Task directions: Within the data, how many lines hold the word "membranous"? Answer with nothing but the number.

Supplied information:
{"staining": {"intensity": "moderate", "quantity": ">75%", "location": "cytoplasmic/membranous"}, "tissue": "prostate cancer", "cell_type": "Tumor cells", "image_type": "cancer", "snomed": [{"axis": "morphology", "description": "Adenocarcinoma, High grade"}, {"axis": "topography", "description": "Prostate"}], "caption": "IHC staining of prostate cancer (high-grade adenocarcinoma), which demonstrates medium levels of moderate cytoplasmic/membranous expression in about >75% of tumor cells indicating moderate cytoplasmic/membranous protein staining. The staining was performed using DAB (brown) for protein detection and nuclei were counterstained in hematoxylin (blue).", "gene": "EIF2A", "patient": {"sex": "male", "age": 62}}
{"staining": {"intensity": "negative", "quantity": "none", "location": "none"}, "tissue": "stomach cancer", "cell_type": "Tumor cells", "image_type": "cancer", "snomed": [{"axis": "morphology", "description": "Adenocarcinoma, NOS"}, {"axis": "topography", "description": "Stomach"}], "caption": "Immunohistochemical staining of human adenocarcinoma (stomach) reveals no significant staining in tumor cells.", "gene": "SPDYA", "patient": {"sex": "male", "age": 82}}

---

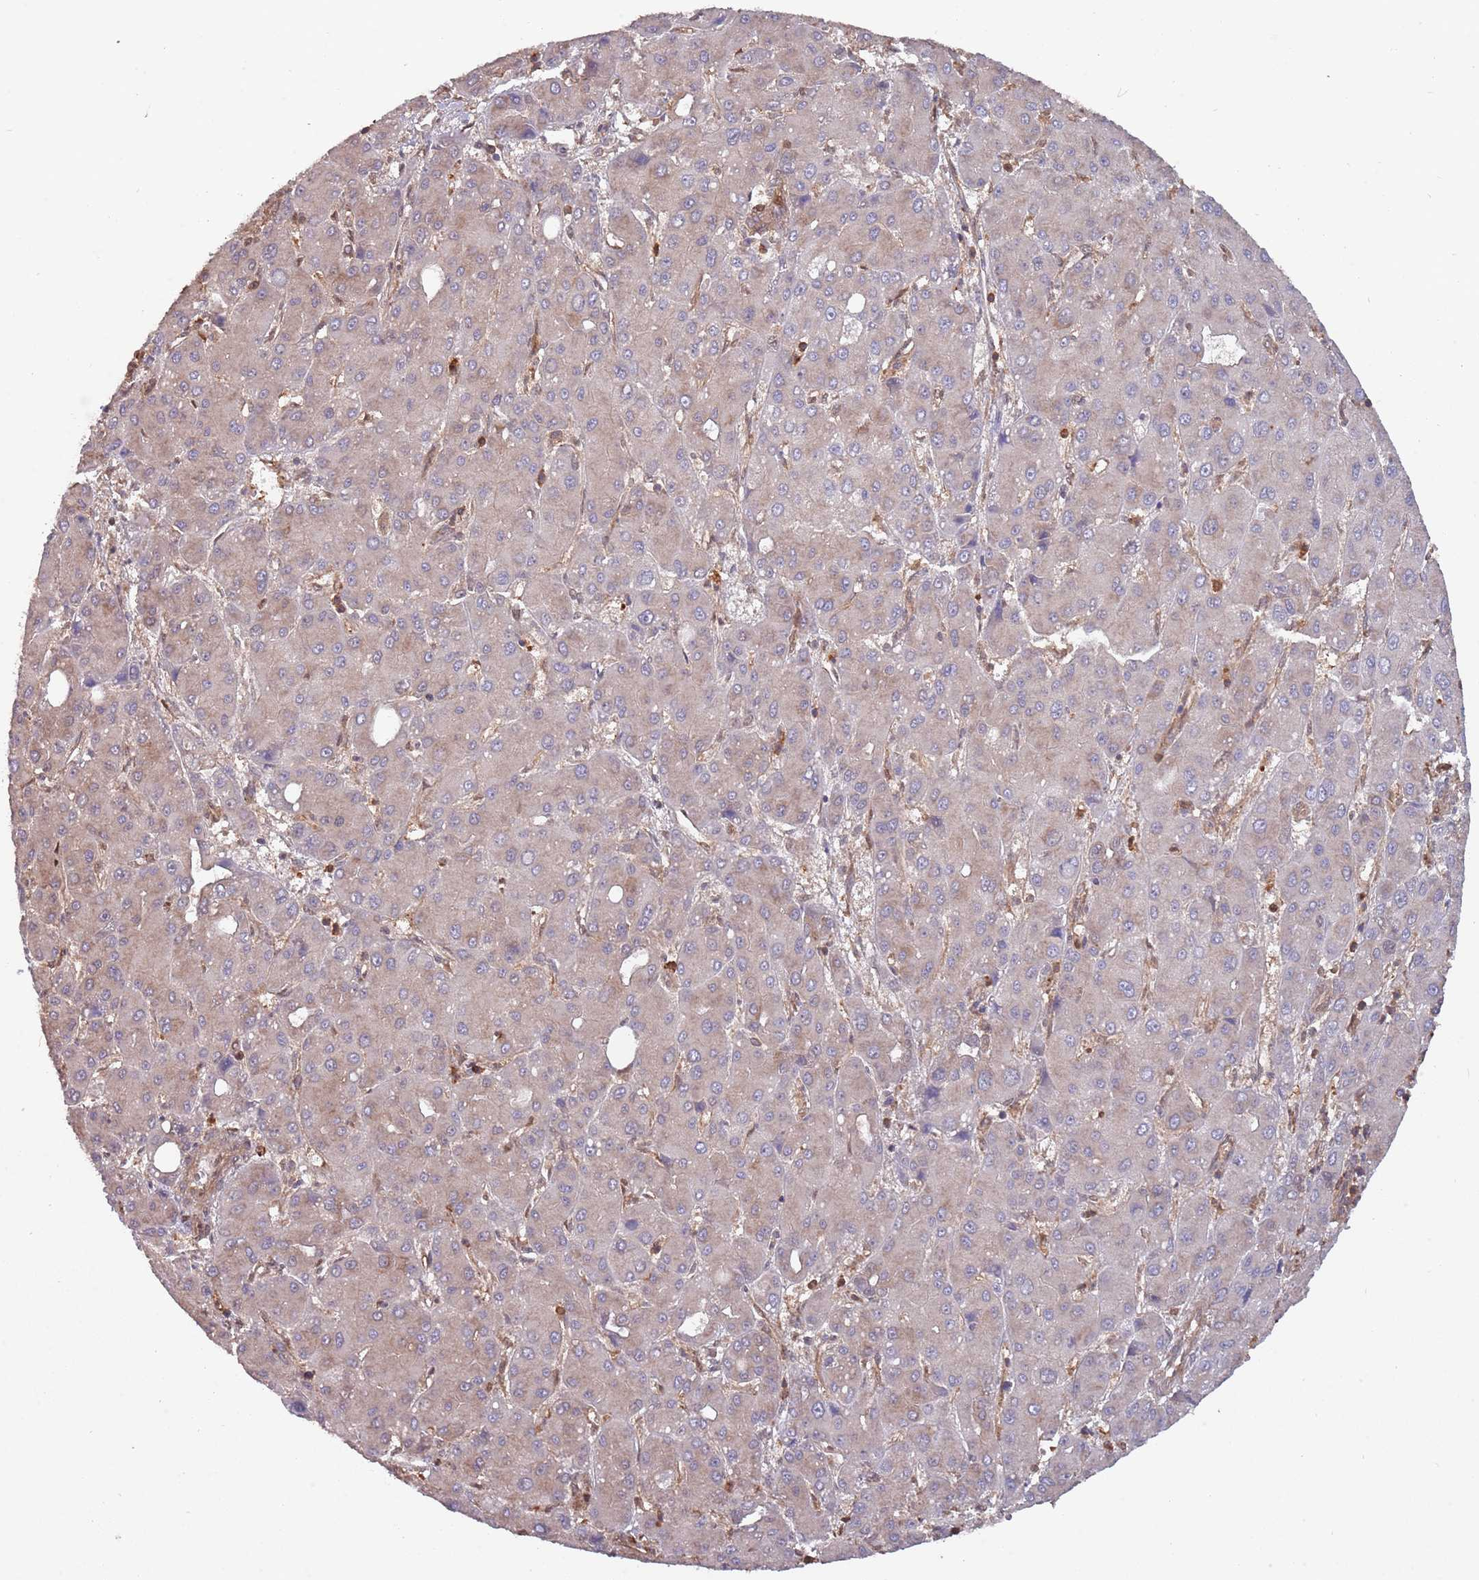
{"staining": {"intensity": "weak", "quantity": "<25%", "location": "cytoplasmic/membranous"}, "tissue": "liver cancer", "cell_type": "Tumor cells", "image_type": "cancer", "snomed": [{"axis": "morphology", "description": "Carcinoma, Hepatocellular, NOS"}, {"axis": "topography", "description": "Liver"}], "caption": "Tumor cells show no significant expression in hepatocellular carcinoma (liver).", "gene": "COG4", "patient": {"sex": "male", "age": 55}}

==

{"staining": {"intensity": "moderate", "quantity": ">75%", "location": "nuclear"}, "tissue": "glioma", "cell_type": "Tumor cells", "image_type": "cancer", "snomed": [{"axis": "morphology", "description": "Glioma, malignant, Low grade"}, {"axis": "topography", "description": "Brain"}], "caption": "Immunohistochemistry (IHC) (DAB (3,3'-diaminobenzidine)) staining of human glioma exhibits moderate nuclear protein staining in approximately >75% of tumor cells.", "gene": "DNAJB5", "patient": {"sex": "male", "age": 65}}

Solution for this task: 2